In particular, both Insurance Brokers Association of Canada (IBAC) and Insurance Bureau of Canada (IBC) noted the costs of incentive arrangements vary based on the different distribution models, whether broker or direct. And yet, the guidance states the design of incentives should ensure “the cost of the product to the customer does not vary based on distribution method.”
IBC is also concerned the guidance appears to pass “complete responsibility for oversight of intermediaries to insurers.”
The Canadian Council of Insurance Regulators (CCIR) last month published stakeholder public consultation submissions, which included feedback from IBAC and IBC. The guidance said CCIR and Canadian Insurance Services Regulatory Organizations (CISRO) expect insurers and intermediaries (which include brokers, agents, MGAs, third-party administrators, etc.) to design and implement incentive arrangements that include criteria ensuring fair treatment of customers.
Broadly speaking, incentives are monetary and non-monetary compensation offered by insurers or intermediaries to their employees or persons/entities acting on their behalf. This can include commissions, bonuses, entertainment, and contest entry, among others.

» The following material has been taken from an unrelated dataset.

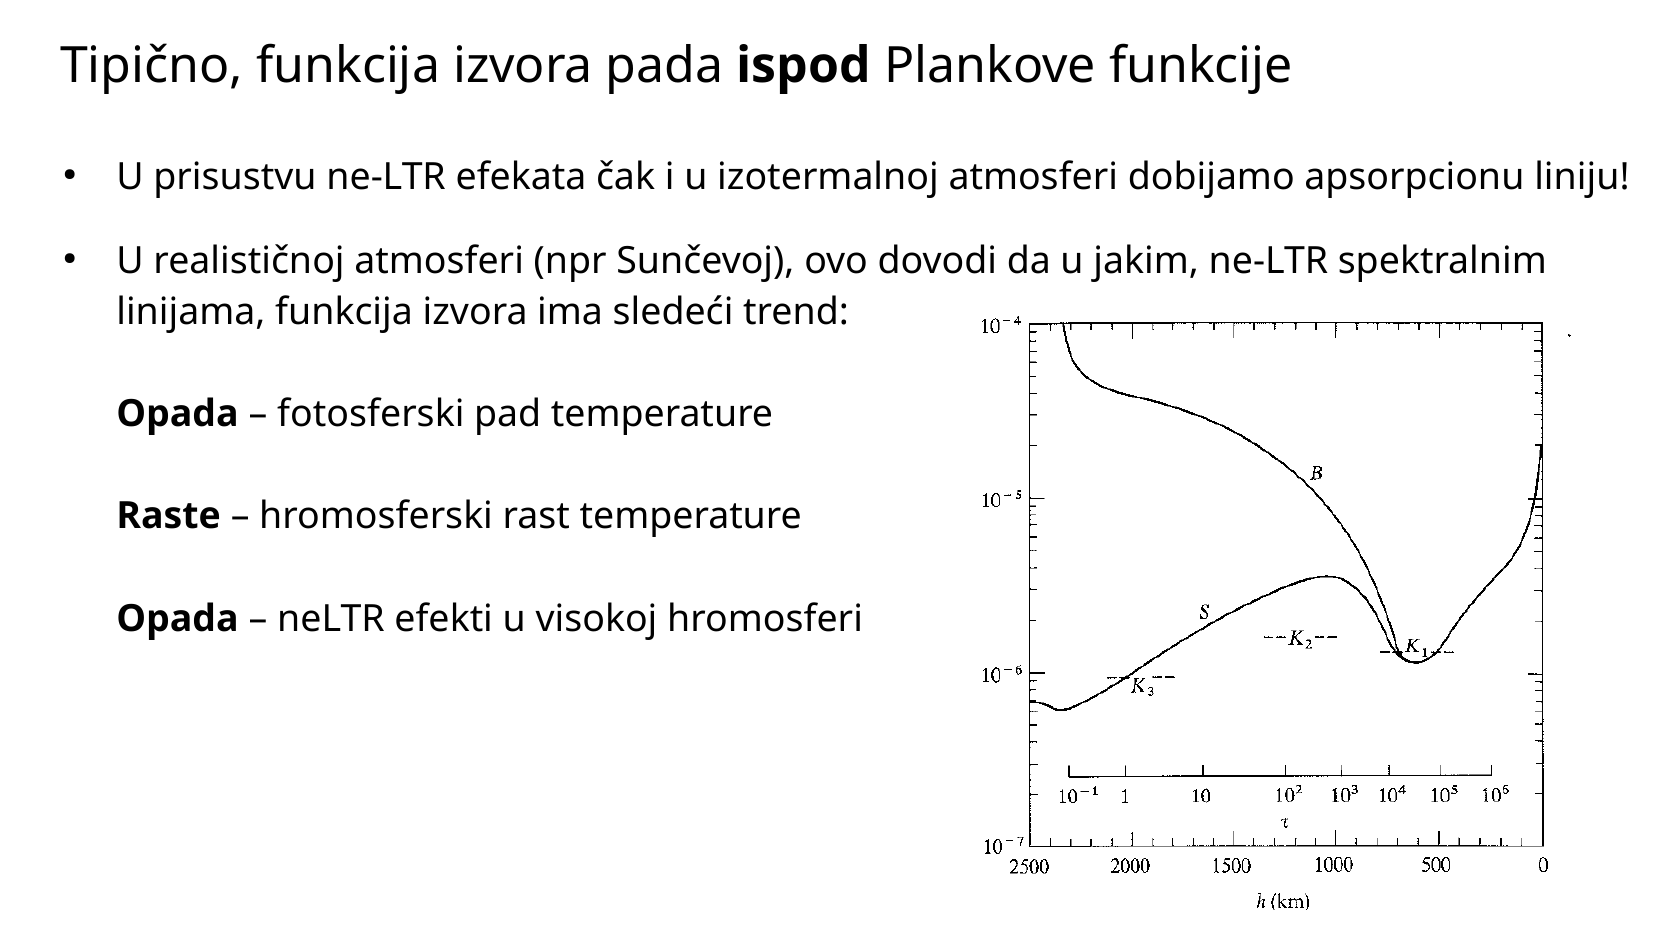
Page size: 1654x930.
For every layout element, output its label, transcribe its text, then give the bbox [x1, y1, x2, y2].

title Tipično, funkcija izvora pada ispod Plankove funkcije [59, 13, 1648, 113]
picture [937, 299, 1576, 918]
list U prisustvu ne-LTR efekata čak i u izotermalnoj atmosferi dobijamo apsorpcionu liniju! U realističnoj atmosferi (npr Sunčevoj), ovo dovodi da u jakim, ne-LTR spektralnim linijama, funkcija izvora ima sledeći trend: Opada – fotosferski pad temperature Raste – hromosferski rast temperature Opada – neLTR efekti u visokoj hromosferi [45, 149, 1635, 880]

But Section 2.1.3 of the Incentive Management Guidance (IMG), as currently worded, is of particular concern to brokers and insurers. The section states: “The design process of incentive arrangements ensures that the cost of the product to the customers does not vary based on the distribution method.”

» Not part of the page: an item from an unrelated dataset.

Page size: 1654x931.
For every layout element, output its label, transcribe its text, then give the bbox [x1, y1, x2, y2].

IBAC CEO Peter Braid called the guidance “both clear and practical,” but sought further clarity on the intent of the wording in s. 2.1.3. “The cost base for the delivery of an insurance product may differ depending on whether the delivery is through either the direct, agent or broker distribution channels,” Braid said in his submission.
“Variations can occur due to the costs associated with the physical delivery of the product, marketing strategies and the advice and options provided, among other considerations,” he wrote. “Currently, the costs associated with the delivery method can affect the end cost to the consumer, even for an equivalent product.”
IBC vice president of legal and general counsel Mario Fiorino said the guidance “appears to combine the oversight of incentive arrangements across insurers and intermediaries.” Considering the independent and autonomous nature of distribution models in the P&C insurance marketplace, IBC encouraged CCIR/CISRO to incorporate into the proposed IMG a “clear delineation” of roles and responsibilities between insurers and intermediaries when it comes to incentives.
“The scope of the guidance appears to pass complete responsibility for oversight of intermediaries to insurers by stating that ‘the insurer is responsible for the [fair treatment of consumers] throughout the lifecycle of the insurance product,’” Fiorino wrote. “IBC respectfully requests that CCIR/CISRO clarify the intent of the proposed IMG’s scope.”
Fiorino went so far as to request the deletion of s. 2.1.3, “owing to its potential negative impact on a customer’s right to choose the kind, level and value of service desired.” The section introduces confusion, he said. “Different methods of distribution are developed under different cost structures and, therefore, various pricing options. [S. 2.1.3.] would not apply, for example, to online discounts, which are outside the cost structure of the insurance product and which, importantly, benefit the consumer.
“IBC believes section 2.1.3 is broader than its intent and is unrelated to the management of incentive arrangements. The proposed IMG should avoid setting expectations related to methods of distribution that benefit the consumer.”
CCIR and CISRO released the proposed guidance for consultation in February, with written submissions due by Apr. 4. The IMG is intended to complement Guidance: Conduct of Insurance Business and Fair Treatment of Customers, implemented in 2018.
It’s not clear when the guidance may be implemented.